Bring die Zeilen aller folgenden Einträge in die Form einer JSON-Liste von Strings, ein String pro Zeile und ohne Leerzeilen. Die Zeilen mit Bildern lässt du dabei weg.

-------------------------

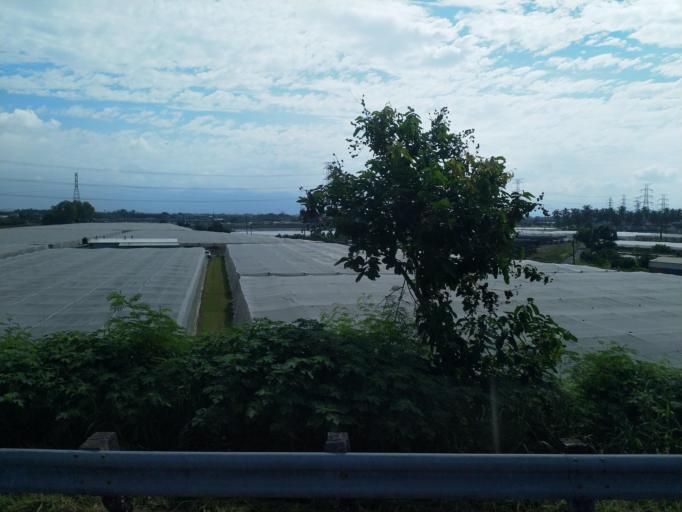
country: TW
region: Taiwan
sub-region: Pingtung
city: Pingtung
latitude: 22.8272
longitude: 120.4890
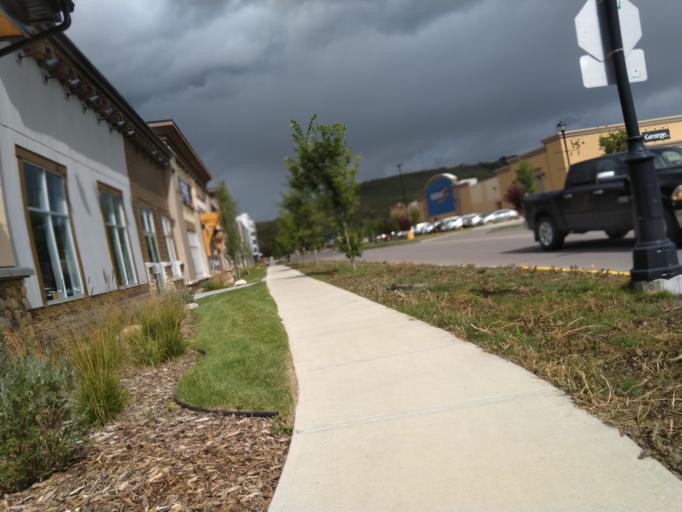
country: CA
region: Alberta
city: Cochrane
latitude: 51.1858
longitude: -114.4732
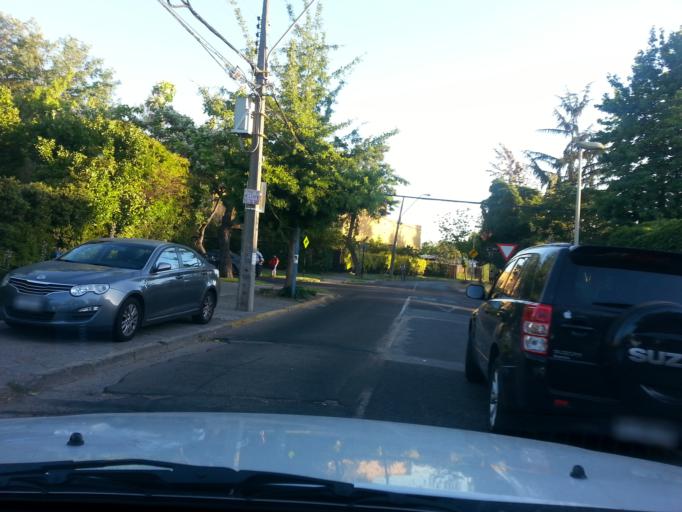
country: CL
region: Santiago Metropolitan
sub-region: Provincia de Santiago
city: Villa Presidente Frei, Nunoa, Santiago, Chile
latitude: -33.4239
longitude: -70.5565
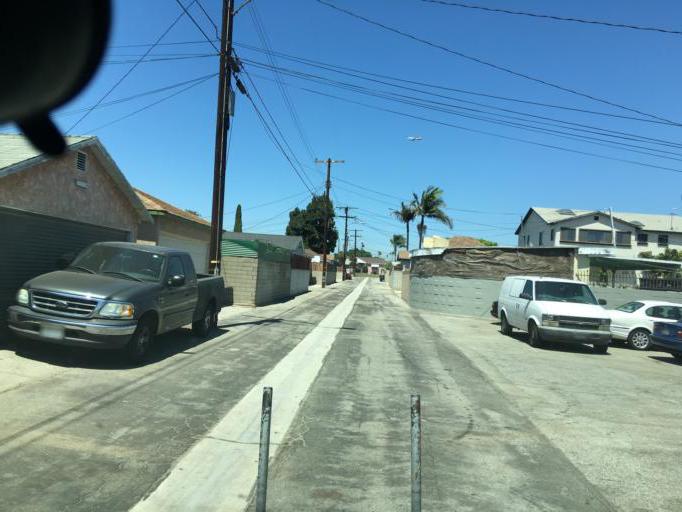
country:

-------------------------

● Antwort folgt:
[
  "country: TW",
  "region: Taiwan",
  "sub-region: Pingtung",
  "city: Pingtung",
  "latitude: 22.8272",
  "longitude: 120.4890",
  "country: CA",
  "region: Alberta",
  "city: Cochrane",
  "latitude: 51.1858",
  "longitude: -114.4732",
  "country: CL",
  "region: Santiago Metropolitan",
  "sub-region: Provincia de Santiago",
  "city: Villa Presidente Frei, Nunoa, Santiago, Chile",
  "latitude: -33.4239",
  "longitude: -70.5565",
  "country:"
]